TSA Officers Just Revealed the 6 Things They "Never Do When Flying"
They do their part when traveling to keep the security line smooth and safe.
There's a standard set of rules when it comes to airport security. For those of us who travel often, Transportation Security Administration (TSA) requirements are second nature, and we're able to pass through a checkpoint with ease. But aside from the common sense no-no's, there are also a few unspoken rules at airports. Now, TSA officers are sharing six things they never do when flying, both at checkpoints and while making their way to the gate. Read on for their advice on making your next trip that much smoother.
TSA agents don't make jokes that could be misinterpreted.
Since we were kids, we've been taught to "think before we speak," and that certainly rings true at the airport. In a new press release, TSA officers explain why they never crack jokes about sensitive issues.
"Do not joke about having an explosive device or claim that you've got a bomb with you," the release reads. "The next thing you know, you'll be having a very serious conversation with a local police officer and you may not make your flight."
They never put certain items on the X-ray belt.
When you get to the X-ray belt in the security line, it's easy to become frazzled trying to take off your shoes and jacket—while also sorting what needs to go in the bins.
TSA officers note that you can make your life a bit easier by being thoughtful about this process. Agents never place small items directly on the belt, including phones, keys, and boarding passes.
"Anything else that is small will likely fall between the conveyor belt's rollers and can be difficult (or impossible) to retrieve," they explain, adding that you should opt for one of the small bowls or bins instead, or skip this step and keep smaller items in your carry-on.
In addition—while it seems like common sense—TSA officers never put kids or pets through the X-ray machines.

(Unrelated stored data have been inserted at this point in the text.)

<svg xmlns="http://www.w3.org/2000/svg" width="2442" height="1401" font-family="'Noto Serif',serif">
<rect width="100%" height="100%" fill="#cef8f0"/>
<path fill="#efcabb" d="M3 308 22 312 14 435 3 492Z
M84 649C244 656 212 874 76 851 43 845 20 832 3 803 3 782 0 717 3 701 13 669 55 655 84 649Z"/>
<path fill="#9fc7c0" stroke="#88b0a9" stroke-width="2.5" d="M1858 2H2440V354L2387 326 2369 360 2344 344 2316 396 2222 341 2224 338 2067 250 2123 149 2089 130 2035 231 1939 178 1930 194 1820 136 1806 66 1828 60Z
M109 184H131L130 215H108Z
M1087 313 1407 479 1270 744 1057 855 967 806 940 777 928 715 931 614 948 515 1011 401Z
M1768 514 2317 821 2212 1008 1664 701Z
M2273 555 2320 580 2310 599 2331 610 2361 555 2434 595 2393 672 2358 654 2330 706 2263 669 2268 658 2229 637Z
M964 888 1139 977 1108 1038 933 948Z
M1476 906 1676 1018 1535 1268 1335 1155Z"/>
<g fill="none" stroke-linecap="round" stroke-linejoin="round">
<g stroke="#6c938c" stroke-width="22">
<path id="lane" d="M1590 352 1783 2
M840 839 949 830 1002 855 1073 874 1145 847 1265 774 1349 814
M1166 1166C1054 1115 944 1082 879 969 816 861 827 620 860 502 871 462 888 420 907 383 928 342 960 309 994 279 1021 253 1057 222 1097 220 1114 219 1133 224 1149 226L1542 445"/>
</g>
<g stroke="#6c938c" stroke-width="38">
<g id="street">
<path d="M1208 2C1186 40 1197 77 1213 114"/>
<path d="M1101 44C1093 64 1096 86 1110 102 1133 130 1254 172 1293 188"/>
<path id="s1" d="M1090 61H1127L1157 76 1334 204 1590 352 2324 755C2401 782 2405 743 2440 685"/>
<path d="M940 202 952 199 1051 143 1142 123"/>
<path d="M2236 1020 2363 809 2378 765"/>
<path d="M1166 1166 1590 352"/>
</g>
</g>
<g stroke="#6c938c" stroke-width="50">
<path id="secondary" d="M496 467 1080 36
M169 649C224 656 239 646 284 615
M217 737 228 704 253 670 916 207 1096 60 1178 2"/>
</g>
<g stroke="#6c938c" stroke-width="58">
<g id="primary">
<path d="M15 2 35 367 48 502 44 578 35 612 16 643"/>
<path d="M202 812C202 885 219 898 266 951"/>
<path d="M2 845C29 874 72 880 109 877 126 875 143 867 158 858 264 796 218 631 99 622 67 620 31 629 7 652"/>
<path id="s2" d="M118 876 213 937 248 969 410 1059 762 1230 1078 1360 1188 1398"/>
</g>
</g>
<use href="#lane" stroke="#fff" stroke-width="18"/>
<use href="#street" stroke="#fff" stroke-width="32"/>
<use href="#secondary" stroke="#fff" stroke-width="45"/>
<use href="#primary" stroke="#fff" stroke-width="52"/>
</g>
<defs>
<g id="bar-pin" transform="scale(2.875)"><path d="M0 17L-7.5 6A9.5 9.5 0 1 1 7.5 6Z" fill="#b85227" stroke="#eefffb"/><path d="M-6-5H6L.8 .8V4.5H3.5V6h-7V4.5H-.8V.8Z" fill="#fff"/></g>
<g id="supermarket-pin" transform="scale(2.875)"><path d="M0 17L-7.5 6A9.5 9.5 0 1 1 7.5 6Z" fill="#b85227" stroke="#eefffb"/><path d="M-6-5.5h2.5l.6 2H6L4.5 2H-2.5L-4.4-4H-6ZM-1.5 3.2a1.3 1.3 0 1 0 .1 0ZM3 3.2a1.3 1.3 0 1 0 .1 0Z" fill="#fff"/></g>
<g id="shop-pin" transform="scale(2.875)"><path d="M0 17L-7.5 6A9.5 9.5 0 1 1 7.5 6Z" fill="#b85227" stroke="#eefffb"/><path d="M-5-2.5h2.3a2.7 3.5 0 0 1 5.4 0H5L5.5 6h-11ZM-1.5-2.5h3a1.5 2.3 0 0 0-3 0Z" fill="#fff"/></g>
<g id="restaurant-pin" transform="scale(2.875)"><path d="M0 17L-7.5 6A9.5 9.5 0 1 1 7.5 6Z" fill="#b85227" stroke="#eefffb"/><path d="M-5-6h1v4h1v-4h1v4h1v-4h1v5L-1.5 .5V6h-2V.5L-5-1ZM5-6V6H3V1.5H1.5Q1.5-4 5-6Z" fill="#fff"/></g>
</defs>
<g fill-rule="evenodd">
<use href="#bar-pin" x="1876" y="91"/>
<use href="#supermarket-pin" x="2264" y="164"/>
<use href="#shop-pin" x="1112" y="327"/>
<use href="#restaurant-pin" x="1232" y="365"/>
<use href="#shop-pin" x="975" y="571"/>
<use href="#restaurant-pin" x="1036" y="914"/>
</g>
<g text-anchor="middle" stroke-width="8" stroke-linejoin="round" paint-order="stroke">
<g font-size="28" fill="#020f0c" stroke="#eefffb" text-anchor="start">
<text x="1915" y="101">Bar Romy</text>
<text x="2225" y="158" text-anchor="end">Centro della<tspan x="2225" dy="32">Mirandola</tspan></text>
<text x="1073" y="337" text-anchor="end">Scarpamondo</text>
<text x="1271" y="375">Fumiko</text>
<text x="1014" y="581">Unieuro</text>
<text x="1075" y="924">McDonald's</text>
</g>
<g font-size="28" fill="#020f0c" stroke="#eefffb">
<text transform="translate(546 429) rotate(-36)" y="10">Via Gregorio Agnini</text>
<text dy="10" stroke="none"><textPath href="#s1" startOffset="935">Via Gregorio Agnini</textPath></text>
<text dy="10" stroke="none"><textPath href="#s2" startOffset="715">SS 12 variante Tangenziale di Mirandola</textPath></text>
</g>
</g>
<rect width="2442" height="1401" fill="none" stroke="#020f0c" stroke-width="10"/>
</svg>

"Never put your pet or child through the checkpoint X-ray unit. (Yes, it happens.) No need to expose them to X-rays," agents say. "Remove your pet from its carry-on case and remove your child from its carrier. Carry them through the metal detector."
TSA officers don't use their mouth to hold items.
While this may sound silly, many of us are guilty of using our mouths to hold something for a moment, especially when in a rush at the airport. But TSA officers warn this is another habit they avoid at all costs.
"Never use your mouth as an extra hand," they say. "Your ID is handled by others and goes into a credential reader along with thousands of other IDs. Then you put it into your mouth while you fidget with your phone? Gross."
They avoid bringing prohibited items.
TSA has a full list of items you can and can't bring with you through security (which you can check using the agency's What Can I Bring? tool). But while we all do our best to avoid packing these items, sometimes we forget about the plastic water bottle we brought with us on the car ride to the airport.
However, TSA officers don't bring full water bottles to the checkpoint. Instead, they recommend bringing an empty bottle or another reusable insulated container that you can fill once you get through security.
"It's a great way to refill it with fresh water, help the environment and save a few bucks by not having to purchase it at the airport," agents say.
The other thing they never bring to a security checkpoint? A firearm.
"If you want to travel with your gun, the proper way to pack it is unloaded inside a locked hard-sided case and declared at your airline counter for the gun case to be transported in the belly of the aircraft," the agents explain.
Officers also have recommendations for what you should always do.
You know what not to do, but what about the things you should be adding to your to-do-list?
TSA officers say before you leave for the airport, make sure the name on your boarding pass matches your ID (as opposed to a nickname), and download the myTSA app, which can let you know how long the wait is at a checkpoint, and inform you of delays at your airport.
Being mindful while you get dressed is also important: TSA officers recommend that you wear shoes that are easy to get on and off—and socks! Of course, if you enroll in TSA PreCheck, you don't have to worry about this: You're allowed to leave your light jacket, belt, and shoes on.
Lastly, while a long security line might seem overwhelming at first, it's a good opportunity to get yourself organized. Officers stress that your phone should go in your carry-on. If you put it in the bin, it will be touching the same surface where people put their shoes. But beyond sanitary concerns, having yourself successfully set up for security lowers the probability that you'll need extra screening.
"If you find yourself in a checkpoint line, use that time wisely," agents say. "Remove all items from your pockets and place them into your carry-on bag. Empty your pockets completely. That means everything, even non-metallic items from tissues to breath mints. This helps avoid pat-downs. We know that travelers don't like to receive pat-downs. TSA officers aren't too keen on needing to conduct pat-downs either."